Which of the following matters generally is included in an auditor's engagement letter?
a. Management's responsibility for the entity's compliance with laws and regulations.
b. The factors to be considered in setting preliminary judgments about materiality.
c. Management's vicarious liability for illegal acts committed by its employees.
d. The auditor's responsibility to search for significant internal control deficiencies.
Choice "a" is correct. An understanding with the client should be established regarding management's
responsibilities, which include identifying and ensuring that the entity complies with applicable laws and
regulations. The understanding should be documented through a written communication, such as an
engagement letter.
Before accepting an engagement to audit a new client, a CPA is required to obtain:
a. An understanding of the prospective client's industry and business.
b. The prospective client's signature to the representation letter.
c. A preliminary understanding of the prospective client's control environment.
d. The prospective client's consent to make inquiries of the predecessor auditor, if any.

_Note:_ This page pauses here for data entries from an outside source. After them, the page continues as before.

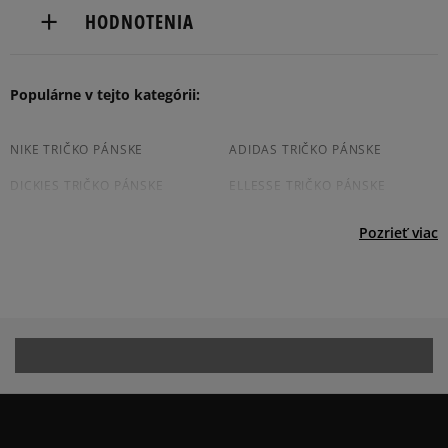
Nike European Headquarters
Dostupné spôsoby doručenia:
HODNOTENIA
Colosseum
kuriér,
11213 NL Hilversum, Netherlands
packeta (zásielkovňa - kamenná pobočka, výdejné
boxy: Z-BOX),
Produkt nemá žiadne recenzie
Populárne v tejto kategórii:
Product.Safety.EMEA@nike.com
slovenská pošta - na adresu,
osobné prevzatie v predajni.
Dostupné spôsoby platby:
NIKE TRIČKO PÁNSKE
ADIDAS TRIČKO PÁNSKE
prevod,
DICKIES TRIČKO PÁNSKE
ELLESSE TRIČKO PÁNSKE
kartou,
platba na dobierku.
CHAMPION TRIČKO PÁNSKE
JORDAN TRIČKO PÁNSKE
Pozrieť viac
NEW BALANCE TRIČKO PÁNSKE
NEW ERA TRIČKO PÁNSKE
PUMA TRIČKO PÁNSKE
REEBOK TRIČKO PÁNSKE
TIMBERLAND TRIČKO PÁNSKE
VANS TRIČKO PÁNSKE
BIELE TRIČKO PÁNSKE
ČIERNE TRIČKO PÁNSKE
ČERVENE TRIČKO PÁNSKE
BÉŽOVE TRIČKO PÁNSKE
HNEDE TRIČKO PÁNSKE
MODRE TRIČKO PÁNSKE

Choice "d" is correct. Inquiry of the predecessor auditor is a required pre-acceptance procedure. However,
consent of the prospective client must be obtained before a CPA can make such inquiries of the predecessor
auditor.
Which of the following auditor concerns most likely could be so serious that the auditor concludes that a
financial statement audit cannot be conducted?

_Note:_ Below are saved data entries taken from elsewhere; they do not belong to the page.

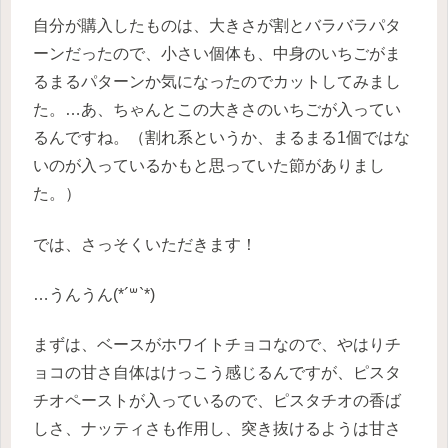
自分が購入したものは、大きさが割とバラバラパタ
ーンだったので、小さい個体も、中身のいちごがま
るまるパターンか気になったのでカットしてみまし
た。…あ、ちゃんとこの大きさのいちごが入ってい
るんですね。（割れ系というか、まるまる1個ではな
いのが入っているかもと思っていた節がありまし
た。）
では、さっそくいただきます！
…うんうん(*´꒳`*)
まずは、ベースがホワイトチョコなので、やはりチ
ョコの甘さ自体はけっこう感じるんですが、ピスタ
チオペーストが入っているので、ピスタチオの香ば
しさ、ナッティさも作用し、突き抜けるようは甘さ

a. The entity has no formal written code of conduct.
b. The integrity of the entity's management is suspect.
c. Procedures requiring segregation of duties are subject to management override.

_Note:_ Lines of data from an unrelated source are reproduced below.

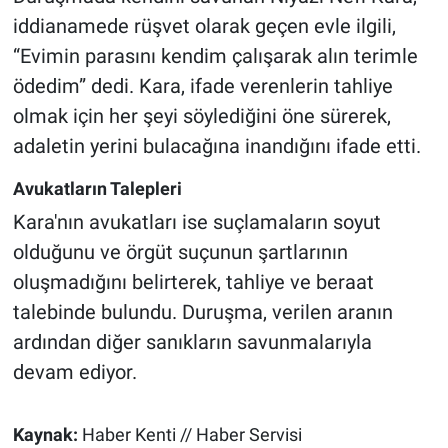
iddianamede rüşvet olarak geçen evle ilgili,
“Evimin parasını kendim çalışarak alın terimle
ödedim” dedi. Kara, ifade verenlerin tahliye
olmak için her şeyi söylediğini öne sürerek,
adaletin yerini bulacağına inandığını ifade etti.
Avukatların Talepleri
Kara'nın avukatları ise suçlamaların soyut
olduğunu ve örgüt suçunun şartlarının
oluşmadığını belirterek, tahliye ve beraat
talebinde bulundu. Duruşma, verilen aranın
ardından diğer sanıkların savunmalarıyla
devam ediyor.
Kaynak:
Haber Kenti // Haber Servisi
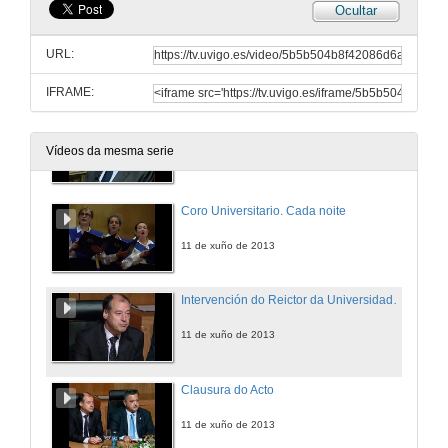
Ocultar
Coro Universitario. El grillo è buon cantore
URL:
11 de xuño de 2013
IFRAME:
Televisión e Sociedade: quen inflúe en quen
Vídeos da mesma serie
11 de xuño de 2013
Coro Universitario. Cada noite
11 de xuño de 2013
Intervención do Reictor da Universidade de Vigo
11 de xuño de 2013
Clausura do Acto
11 de xuño de 2013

d. Management fails to modify prescribed controls for changes in conditions.
Choice "b" is correct. Serious concerns about the integrity of management may indicate a risk of
management misrepresentation in the financial statements that is so great that an audit cannot be conducted.
If the integrity of management is suspect, there would be a presumption of dishonesty. The auditor would
then need to question the genuineness of all records and documents obtained from the client and would
require conclusive rather than persuasive evidence to corroborate all management representations. An audit
conducted on these terms would be unreasonably costly and impractical.